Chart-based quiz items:
_ _ _

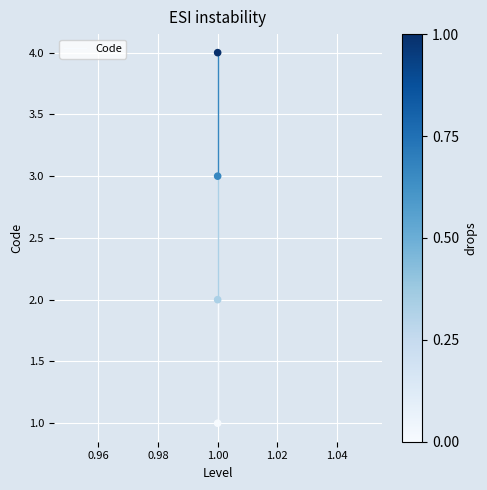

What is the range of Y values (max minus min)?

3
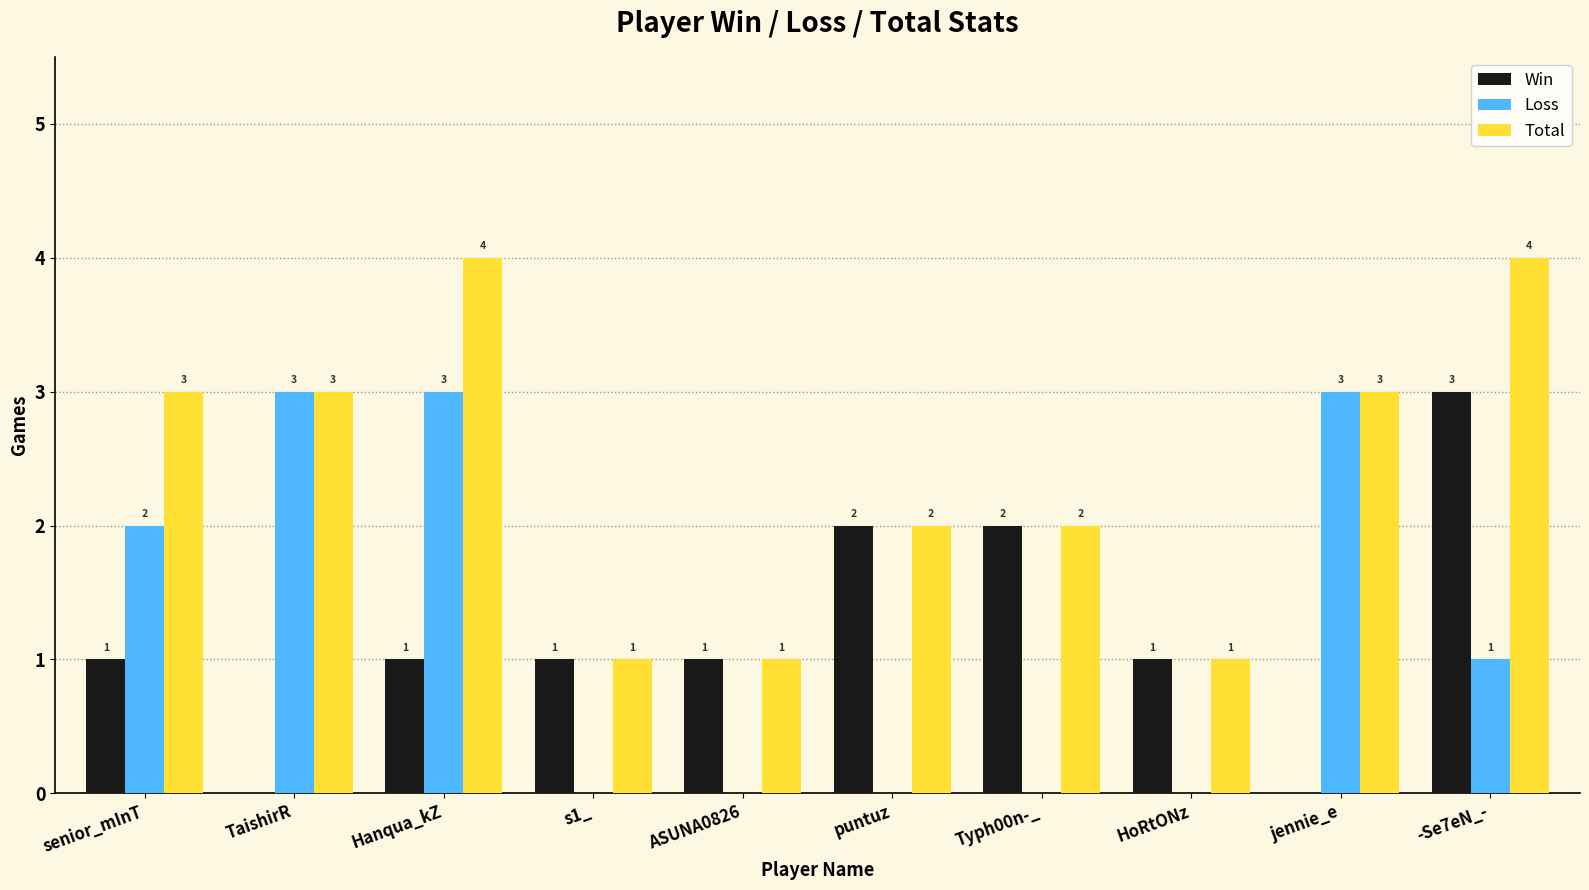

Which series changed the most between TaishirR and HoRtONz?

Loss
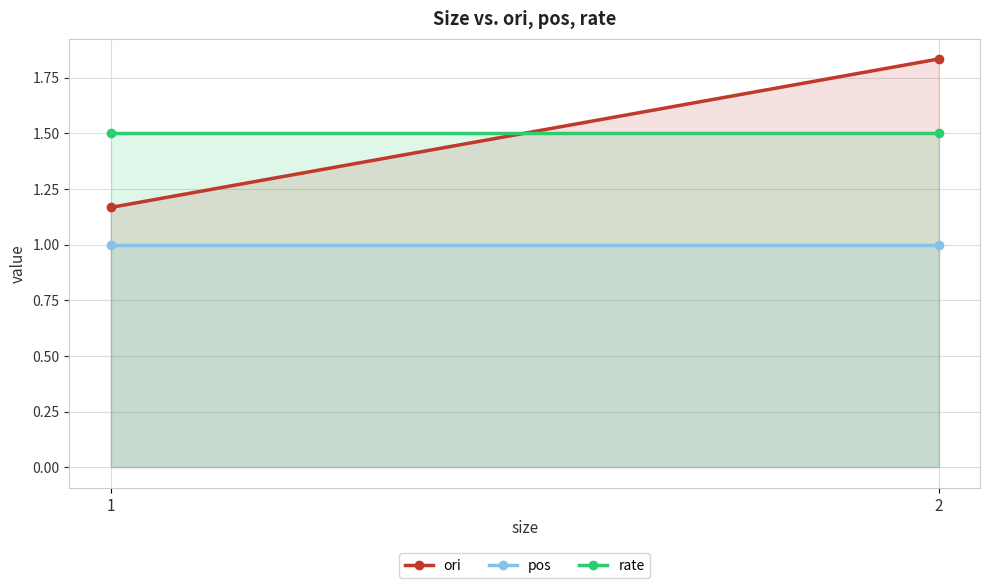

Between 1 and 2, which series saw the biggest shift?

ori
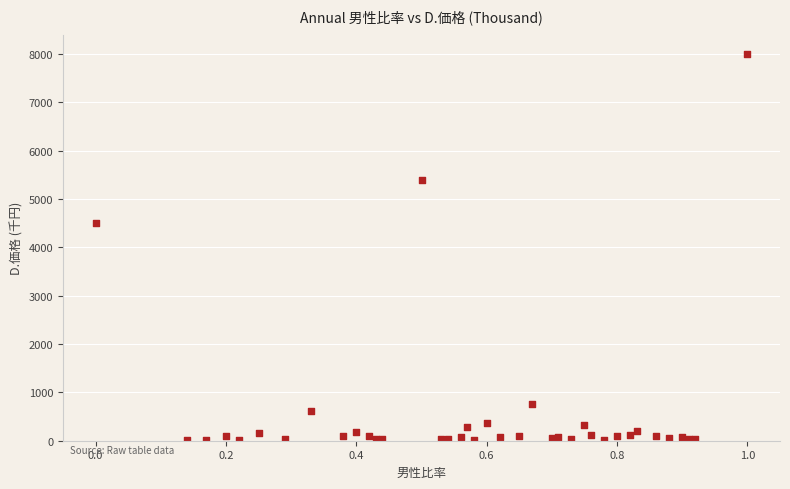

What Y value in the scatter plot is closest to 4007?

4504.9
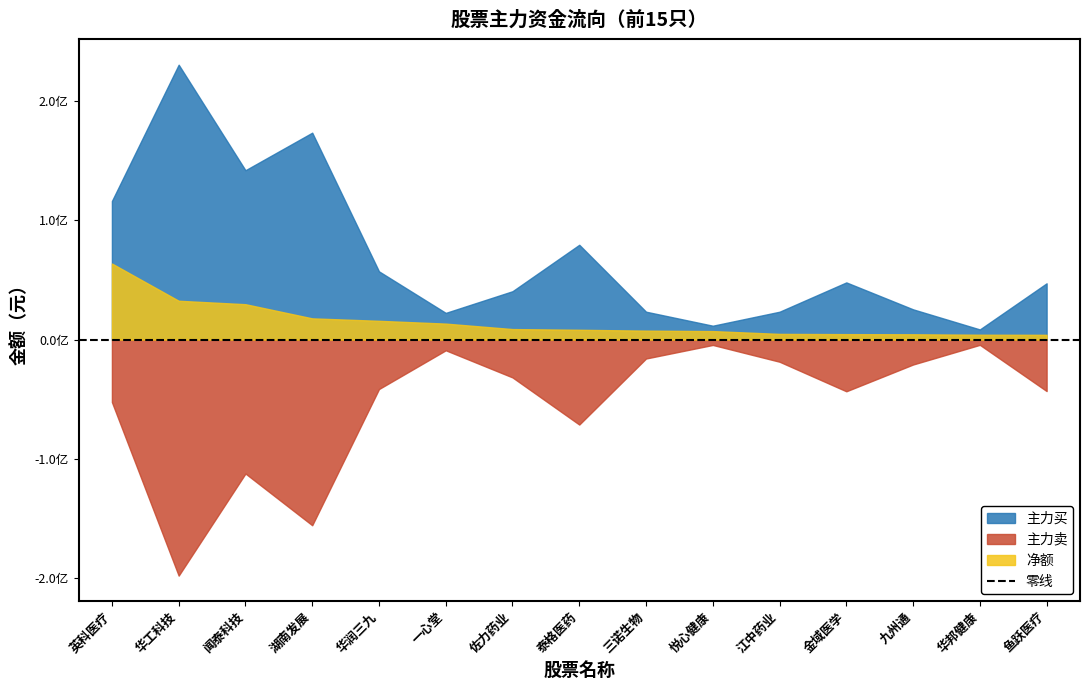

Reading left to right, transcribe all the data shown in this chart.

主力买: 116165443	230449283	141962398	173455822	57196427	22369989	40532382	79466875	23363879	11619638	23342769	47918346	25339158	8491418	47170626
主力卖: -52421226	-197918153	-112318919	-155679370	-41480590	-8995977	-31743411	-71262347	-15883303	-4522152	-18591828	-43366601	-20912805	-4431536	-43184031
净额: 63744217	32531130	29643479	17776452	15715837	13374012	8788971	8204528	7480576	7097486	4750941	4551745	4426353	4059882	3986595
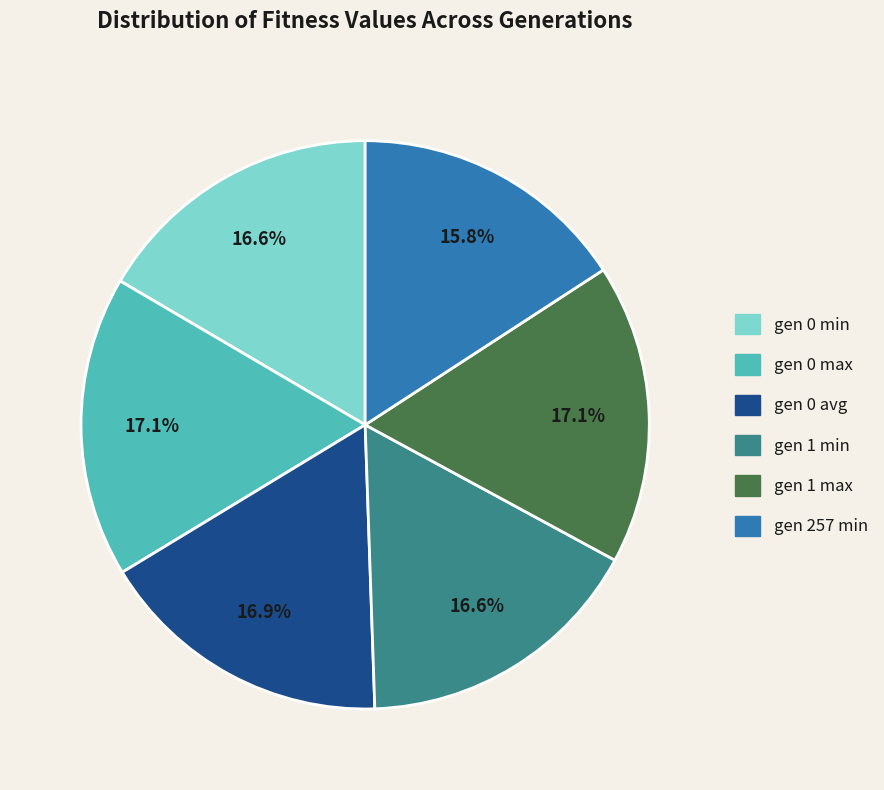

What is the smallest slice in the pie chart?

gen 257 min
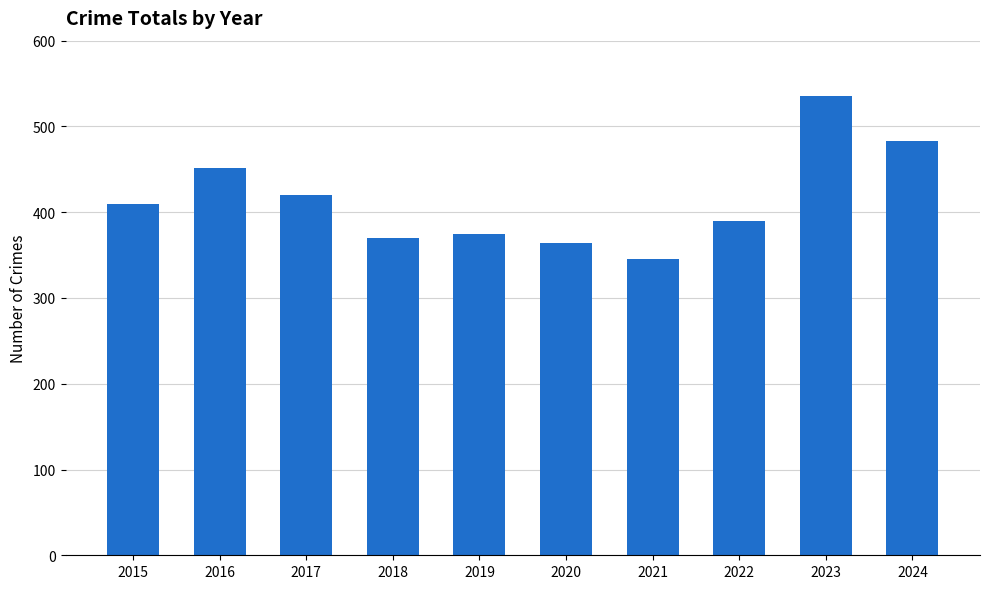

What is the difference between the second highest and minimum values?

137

_ _ _

Set down all of the records above again word for word, leaving out the pictures.

What is the range of Y values (max minus min)?

3

Which series changed the most between TaishirR and HoRtONz?

Loss

Between 1 and 2, which series saw the biggest shift?

ori

What Y value in the scatter plot is closest to 4007?

4504.9

Reading left to right, transcribe all the data shown in this chart.

主力买: 116165443	230449283	141962398	173455822	57196427	22369989	40532382	79466875	23363879	11619638	23342769	47918346	25339158	8491418	47170626
主力卖: -52421226	-197918153	-112318919	-155679370	-41480590	-8995977	-31743411	-71262347	-15883303	-4522152	-18591828	-43366601	-20912805	-4431536	-43184031
净额: 63744217	32531130	29643479	17776452	15715837	13374012	8788971	8204528	7480576	7097486	4750941	4551745	4426353	4059882	3986595

What is the smallest slice in the pie chart?

gen 257 min

What is the difference between the second highest and minimum values?

137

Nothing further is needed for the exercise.